А свадьба пела, пела и плясала. Крылья несли ее вдоль Красного проспекта. Угол атаки от трех градусов «Ячменного» до сорока «Пшеничной». Шли россыпью. "Алые Паруса". Любимцы публики. Стремительно сокращали расстояние от зануды «Икаруса» до веселой гостинцы «Обь». Она всегда готова к употреблению. Заякорилась. Ремни не рвутся. Баллоны не сдуваются.

У всех аппарат есть,
А я на бобах,
Пока в сердце джаз,
А в душе рок-н-ролл,
Пошли мне за верность
Новый Ле Пол.

— Лень! Ну, че ты отстаешь? — Аркаша обернулся. Его качало. План забирал, кочубеевка приподнимала и тащила. Тень Леньки, школьного товарища упрямо уходила из фокуса, визир сбивался. Куда-то утекал Зух, рассыпался новогодним бисером, капельками ртути, шариками, цветными стеклышками.

— Дай, елы, дай человеку отлить спокойно, — брюхатый клавишник Вадька Шипицын обнял Аркадия за плечи, увлек, по кайфу развернул:

— Вишь, закоулок ищет, мучается уже полчаса бедняга. Догонит. Тут деревня. Одна дорога.
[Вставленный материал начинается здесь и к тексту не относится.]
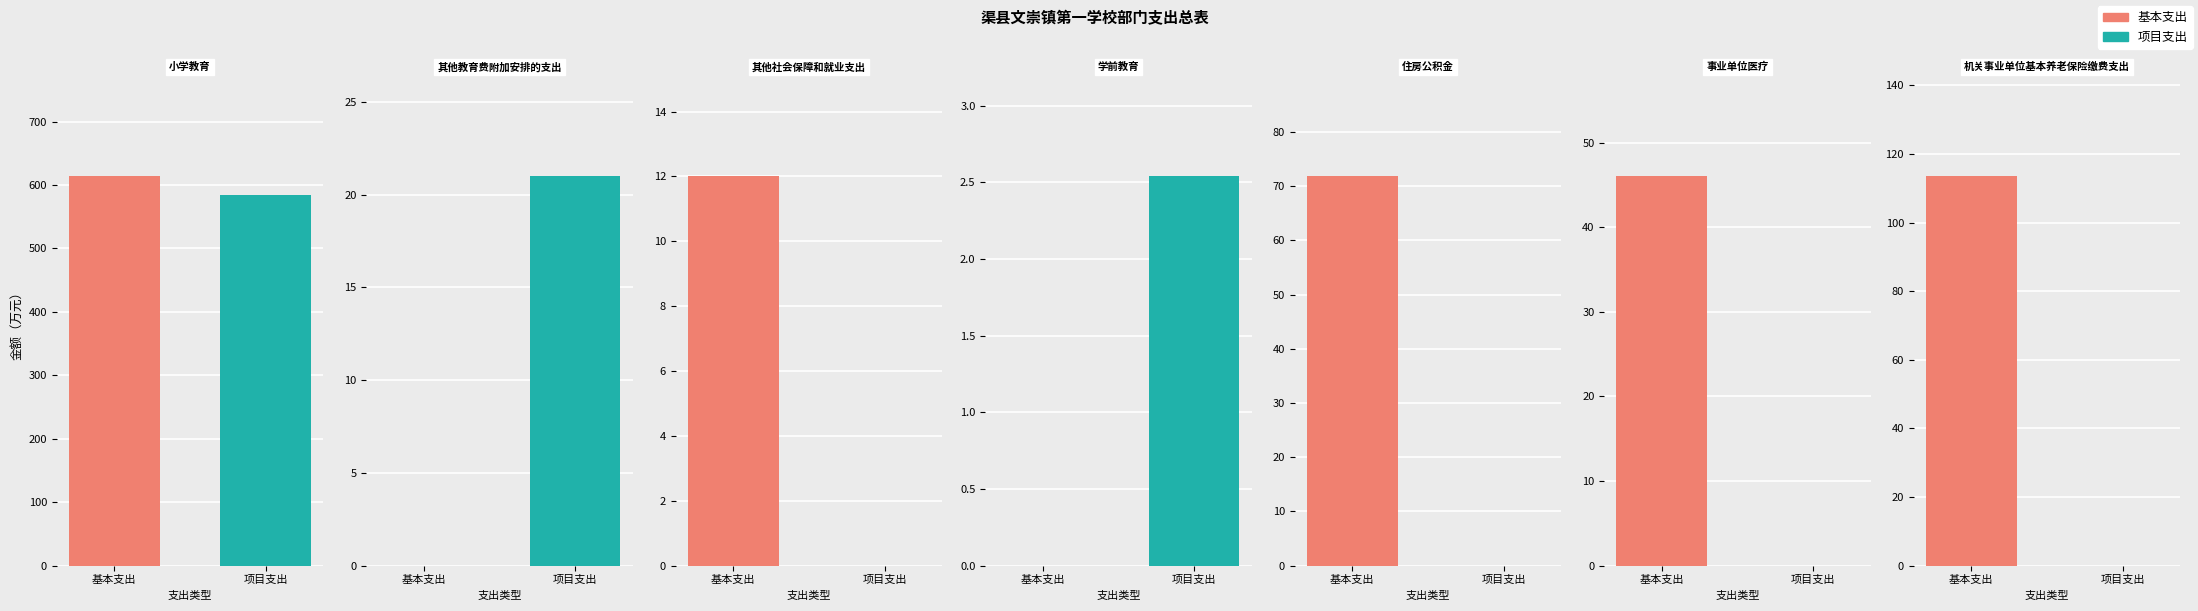

What is the sum of the 基本支出 values at 事业单位医疗 and 机关事业单位基本养老保险缴费支出?

159.6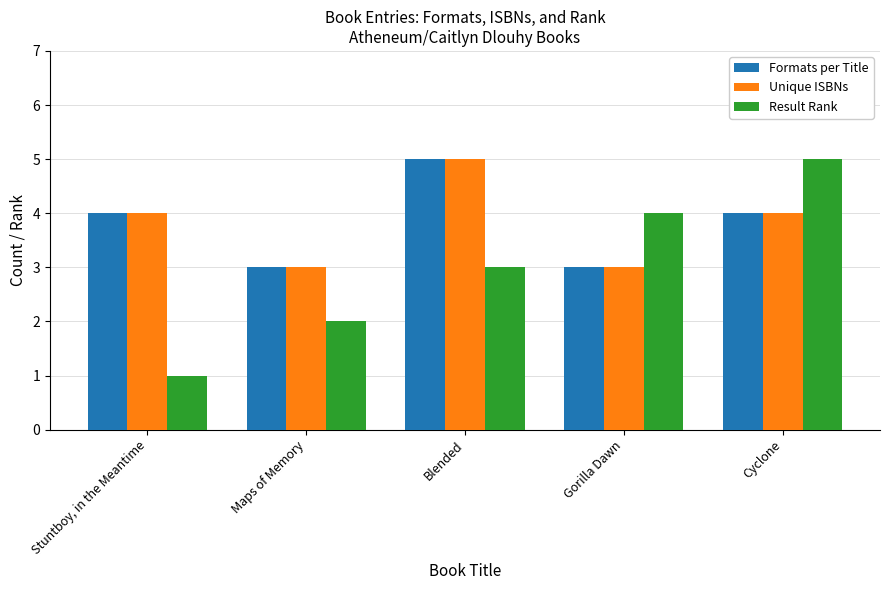

What is the value of the Formats per Title bar at the 3rd from the left?

5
Врешь! Весь мир открыт. Все страны света. И та волшебная, единственная на другой стороне ночи, на счастливой изнанке дня. Данная только чистым, открытая только избранным. Долина, где Джон никогда не сбивается с ритма, пока молчит Джим. Пока он молчит. Пока он дышит. Собирает в себя всю энергию мира для отчаянного, до судорог, до изморози крика.

Бери. Гет ит.

И Леня пытался. Изо всех сил преодолеть, пройти проклятый метр, вершок, микрон. Воздух менял агрегатное состояние прямо на глазах. Петр Леонидович Капица, остановите эксперимент. Расправьте крылья. Но нет, суспензия ночи стремительно, неотвратимо бронзовела. Лед и железо. За что? Три раза за два дня, ведь это уже десять лет, моих недель и месяцев. Зачем? Это нечестно, несправедливо… Слеза набухла вместо слов, которые уже не шли, не проходили в горло. И это блеск увидели, этот глухой шелест, шуршанье связок разобрали. Услышали. И словно струна лопнула. Дзинь.